(Collection entries)
□ □ □
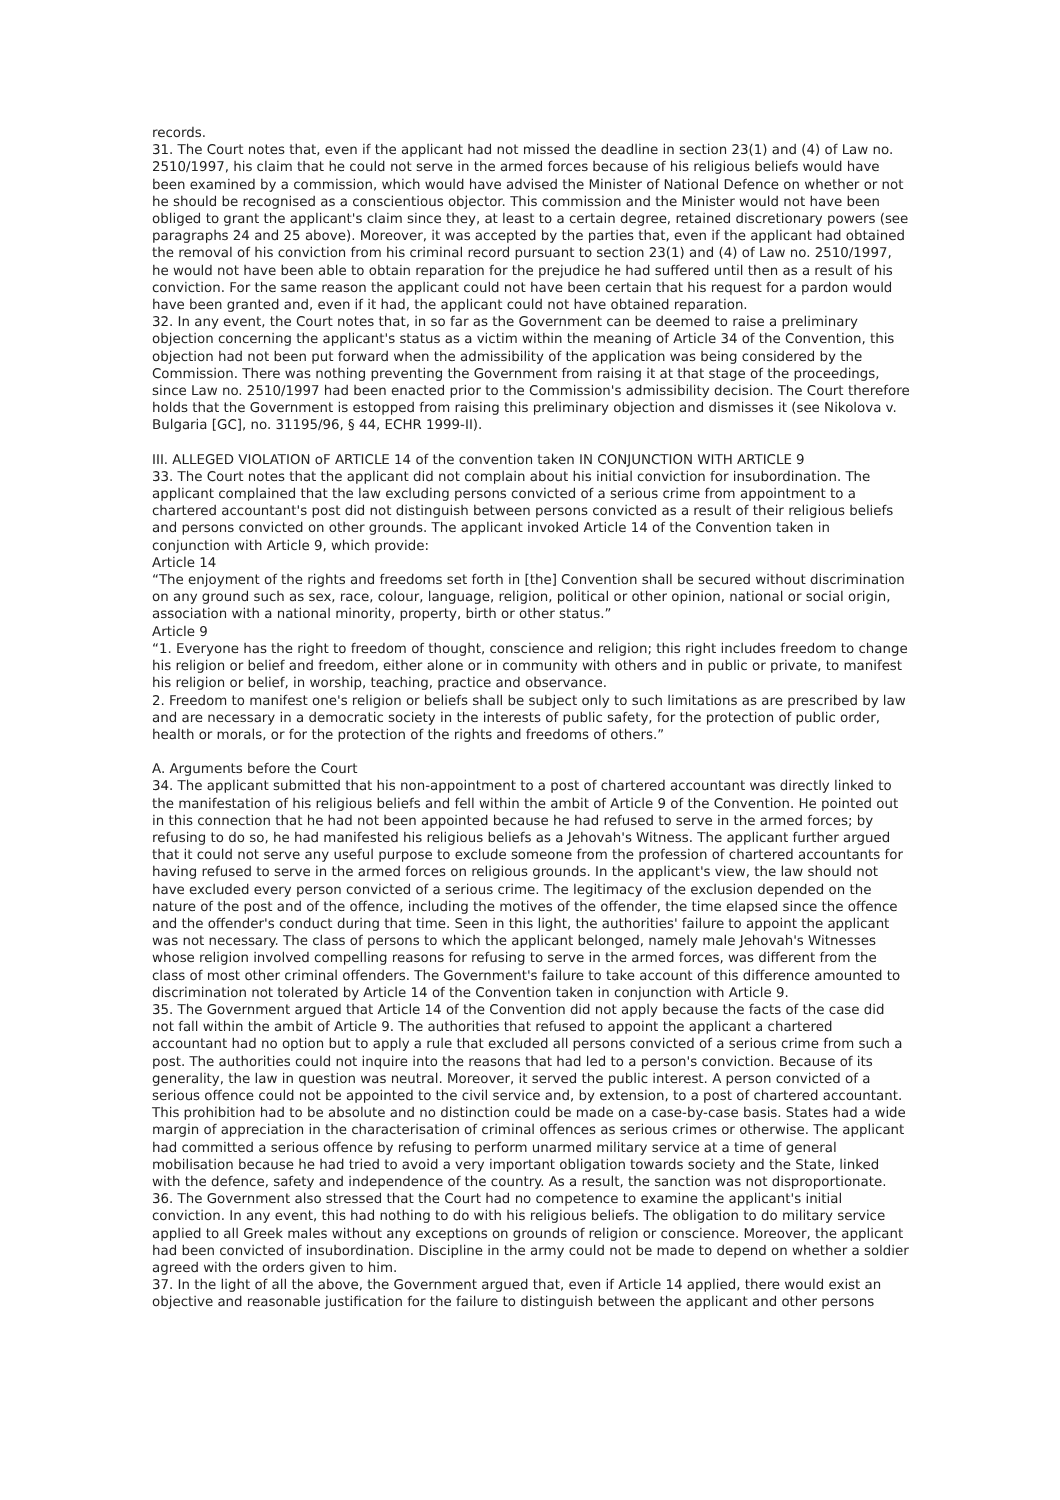records.
31. The Court notes that, even if the applicant had not missed the deadline in section 23(1) and (4) of Law no. 2510/1997, his claim that he could not serve in the armed forces because of his religious beliefs would have been examined by a commission, which would have advised the Minister of National Defence on whether or not he should be recognised as a conscientious objector. This commission and the Minister would not have been obliged to grant the applicant's claim since they, at least to a certain degree, retained discretionary powers (see paragraphs 24 and 25 above). Moreover, it was accepted by the parties that, even if the applicant had obtained the removal of his conviction from his criminal record pursuant to section 23(1) and (4) of Law no. 2510/1997, he would not have been able to obtain reparation for the prejudice he had suffered until then as a result of his conviction. For the same reason the applicant could not have been certain that his request for a pardon would have been granted and, even if it had, the applicant could not have obtained reparation.
32. In any event, the Court notes that, in so far as the Government can be deemed to raise a preliminary objection concerning the applicant's status as a victim within the meaning of Article 34 of the Convention, this objection had not been put forward when the admissibility of the application was being considered by the Commission. There was nothing preventing the Government from raising it at that stage of the proceedings, since Law no. 2510/1997 had been enacted prior to the Commission's admissibility decision. The Court therefore holds that the Government is estopped from raising this preliminary objection and dismisses it (see Nikolova v. Bulgaria [GC], no. 31195/96, § 44, ECHR 1999-II).
III. ALLEGED VIOLATION oF ARTICLE 14 of the convention taken IN CONJUNCTION WITH ARTICLE 9
33. The Court notes that the applicant did not complain about his initial conviction for insubordination. The applicant complained that the law excluding persons convicted of a serious crime from appointment to a chartered accountant's post did not distinguish between persons convicted as a result of their religious beliefs and persons convicted on other grounds. The applicant invoked Article 14 of the Convention taken in conjunction with Article 9, which provide:
Article 14
“The enjoyment of the rights and freedoms set forth in [the] Convention shall be secured without discrimination on any ground such as sex, race, colour, language, religion, political or other opinion, national or social origin, association with a national minority, property, birth or other status.”
Article 9
“1. Everyone has the right to freedom of thought, conscience and religion; this right includes freedom to change his religion or belief and freedom, either alone or in community with others and in public or private, to manifest his religion or belief, in worship, teaching, practice and observance.
2. Freedom to manifest one's religion or beliefs shall be subject only to such limitations as are prescribed by law and are necessary in a democratic society in the interests of public safety, for the protection of public order, health or morals, or for the protection of the rights and freedoms of others.”
A. Arguments before the Court
34. The applicant submitted that his non-appointment to a post of chartered accountant was directly linked to the manifestation of his religious beliefs and fell within the ambit of Article 9 of the Convention. He pointed out in this connection that he had not been appointed because he had refused to serve in the armed forces; by refusing to do so, he had manifested his religious beliefs as a Jehovah's Witness. The applicant further argued that it could not serve any useful purpose to exclude someone from the profession of chartered accountants for having refused to serve in the armed forces on religious grounds. In the applicant's view, the law should not have excluded every person convicted of a serious crime. The legitimacy of the exclusion depended on the nature of the post and of the offence, including the motives of the offender, the time elapsed since the offence and the offender's conduct during that time. Seen in this light, the authorities' failure to appoint the applicant was not necessary. The class of persons to which the applicant belonged, namely male Jehovah's Witnesses whose religion involved compelling reasons for refusing to serve in the armed forces, was different from the class of most other criminal offenders. The Government's failure to take account of this difference amounted to discrimination not tolerated by Article 14 of the Convention taken in conjunction with Article 9.
35. The Government argued that Article 14 of the Convention did not apply because the facts of the case did not fall within the ambit of Article 9. The authorities that refused to appoint the applicant a chartered accountant had no option but to apply a rule that excluded all persons convicted of a serious crime from such a post. The authorities could not inquire into the reasons that had led to a person's conviction. Because of its generality, the law in question was neutral. Moreover, it served the public interest. A person convicted of a serious offence could not be appointed to the civil service and, by extension, to a post of chartered accountant. This prohibition had to be absolute and no distinction could be made on a case-by-case basis. States had a wide margin of appreciation in the characterisation of criminal offences as serious crimes or otherwise. The applicant had committed a serious offence by refusing to perform unarmed military service at a time of general mobilisation because he had tried to avoid a very important obligation towards society and the State, linked with the defence, safety and independence of the country. As a result, the sanction was not disproportionate.
36. The Government also stressed that the Court had no competence to examine the applicant's initial conviction. In any event, this had nothing to do with his religious beliefs. The obligation to do military service applied to all Greek males without any exceptions on grounds of religion or conscience. Moreover, the applicant had been convicted of insubordination. Discipline in the army could not be made to depend on whether a soldier agreed with the orders given to him.
37. In the light of all the above, the Government argued that, even if Article 14 applied, there would exist an objective and reasonable justification for the failure to distinguish between the applicant and other persons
□ □ □
What you will do: Copy only this part of the entries above: the line with "enjoyment of the", the line with "A. Arguments before the Court", and the lines between, all exactly as written.

Written solution:
“The enjoyment of the rights and freedoms set forth in [the] Convention shall be secured without discrimination on any ground such as sex, race, colour, language, religion, political or other opinion, national or social origin, association with a national minority, property, birth or other status.”
Article 9
“1. Everyone has the right to freedom of thought, conscience and religion; this right includes freedom to change his religion or belief and freedom, either alone or in community with others and in public or private, to manifest his religion or belief, in worship, teaching, practice and observance.
2. Freedom to manifest one's religion or beliefs shall be subject only to such limitations as are prescribed by law and are necessary in a democratic society in the interests of public safety, for the protection of public order, health or morals, or for the protection of the rights and freedoms of others.”
A. Arguments before the Court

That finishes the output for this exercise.